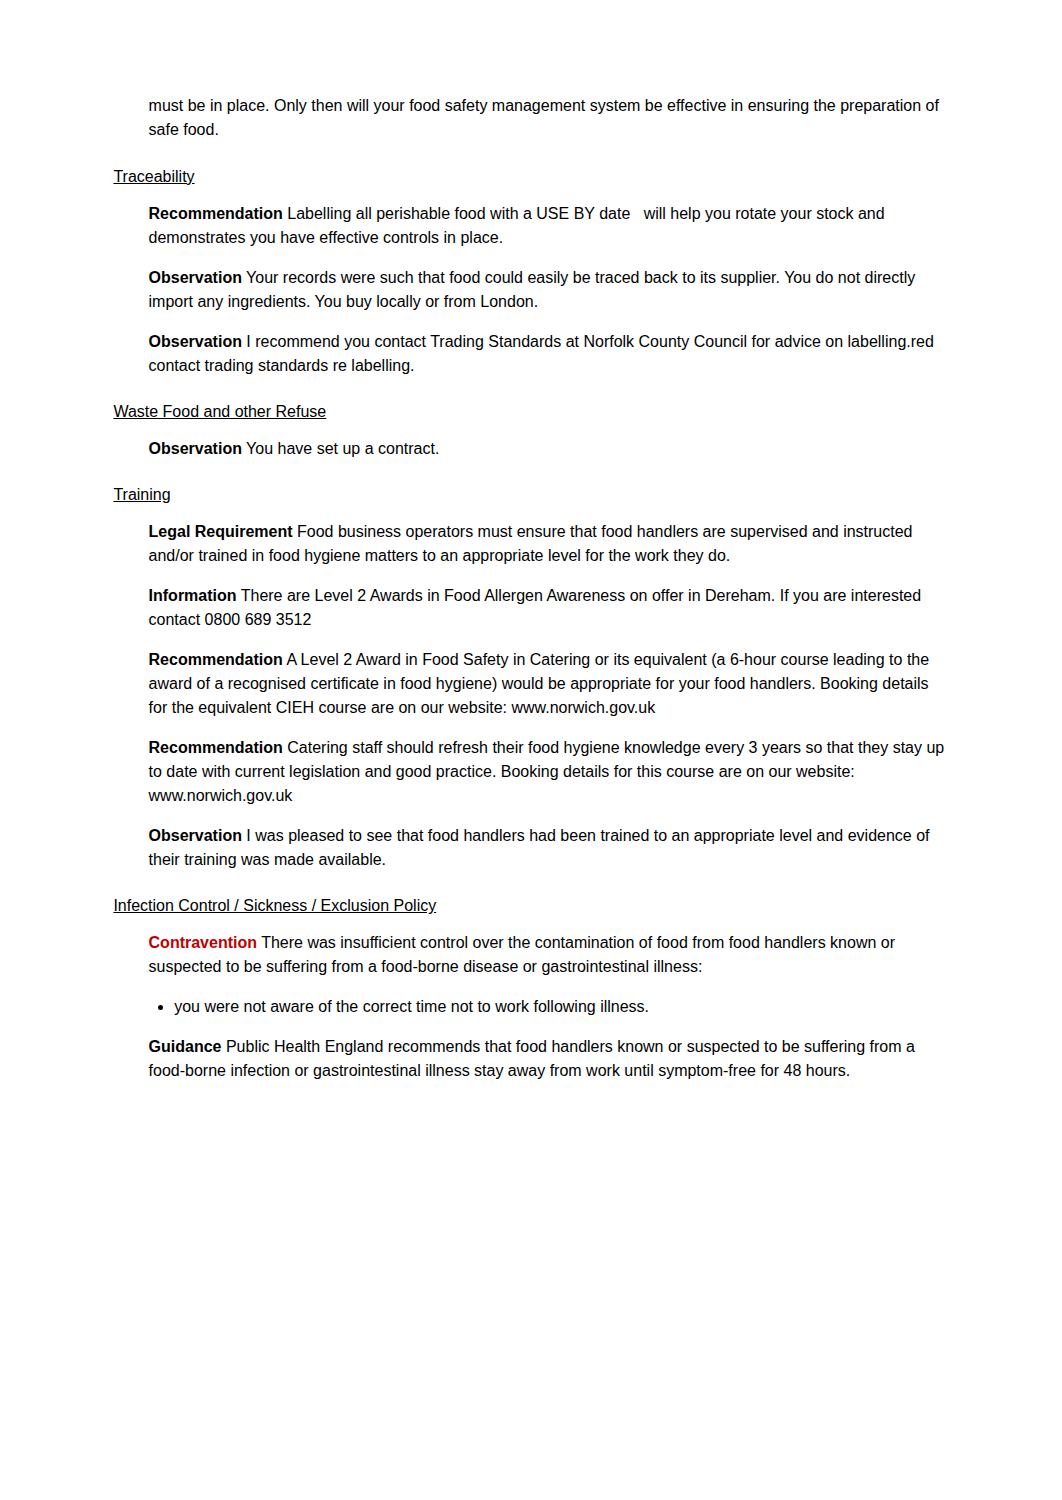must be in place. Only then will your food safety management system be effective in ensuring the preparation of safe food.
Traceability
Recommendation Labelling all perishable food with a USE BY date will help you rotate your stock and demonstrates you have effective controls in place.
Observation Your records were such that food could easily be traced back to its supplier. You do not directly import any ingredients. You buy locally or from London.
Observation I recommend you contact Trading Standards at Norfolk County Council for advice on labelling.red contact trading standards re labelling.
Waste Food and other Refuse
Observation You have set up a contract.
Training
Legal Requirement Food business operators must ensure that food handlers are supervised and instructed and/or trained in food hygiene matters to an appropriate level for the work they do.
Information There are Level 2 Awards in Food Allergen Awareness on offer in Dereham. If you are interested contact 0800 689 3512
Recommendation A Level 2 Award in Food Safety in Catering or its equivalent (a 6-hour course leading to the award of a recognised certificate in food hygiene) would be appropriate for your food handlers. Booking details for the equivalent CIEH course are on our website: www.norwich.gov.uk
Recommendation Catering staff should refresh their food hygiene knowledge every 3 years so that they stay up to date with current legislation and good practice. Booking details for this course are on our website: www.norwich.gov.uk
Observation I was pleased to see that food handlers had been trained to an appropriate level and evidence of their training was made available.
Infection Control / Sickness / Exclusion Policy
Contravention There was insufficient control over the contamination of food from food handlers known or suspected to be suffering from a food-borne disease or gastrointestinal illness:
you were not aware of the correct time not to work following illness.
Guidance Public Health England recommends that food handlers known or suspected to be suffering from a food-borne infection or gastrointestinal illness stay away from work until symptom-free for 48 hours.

--

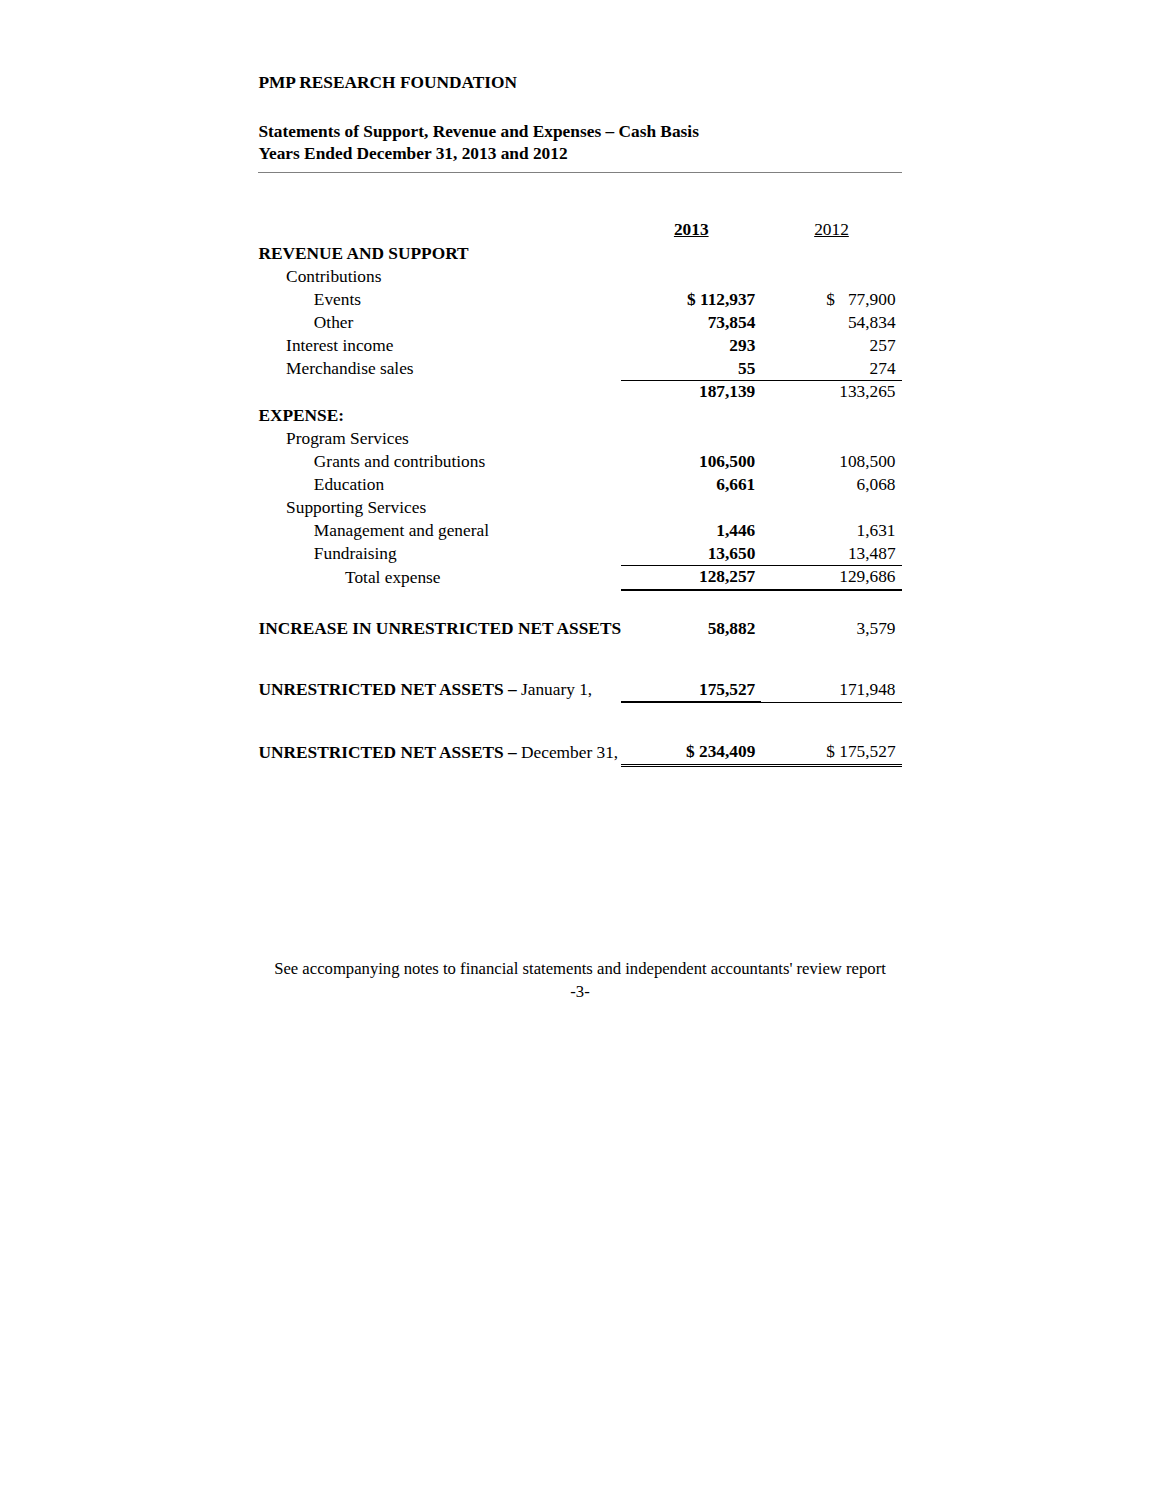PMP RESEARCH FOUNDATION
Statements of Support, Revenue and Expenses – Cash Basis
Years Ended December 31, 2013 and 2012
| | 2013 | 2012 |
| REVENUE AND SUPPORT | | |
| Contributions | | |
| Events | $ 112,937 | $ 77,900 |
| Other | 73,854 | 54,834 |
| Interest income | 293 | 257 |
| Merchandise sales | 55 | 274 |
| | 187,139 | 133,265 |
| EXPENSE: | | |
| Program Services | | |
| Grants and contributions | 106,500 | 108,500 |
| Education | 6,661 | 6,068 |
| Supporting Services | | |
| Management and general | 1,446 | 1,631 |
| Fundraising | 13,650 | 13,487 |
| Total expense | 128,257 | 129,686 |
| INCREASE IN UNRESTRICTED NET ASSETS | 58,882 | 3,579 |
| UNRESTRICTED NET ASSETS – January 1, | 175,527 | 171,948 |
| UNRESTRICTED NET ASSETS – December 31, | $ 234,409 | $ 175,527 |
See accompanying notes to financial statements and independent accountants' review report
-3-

(Exercise brief): Locate the word "suffering" in the data above. Copy every line carrying it.

(Reply to the exercise):
Contravention There was insufficient control over the contamination of food from food handlers known or suspected to be suffering from a food-borne disease or gastrointestinal illness:
Guidance Public Health England recommends that food handlers known or suspected to be suffering from a food-borne infection or gastrointestinal illness stay away from work until symptom-free for 48 hours.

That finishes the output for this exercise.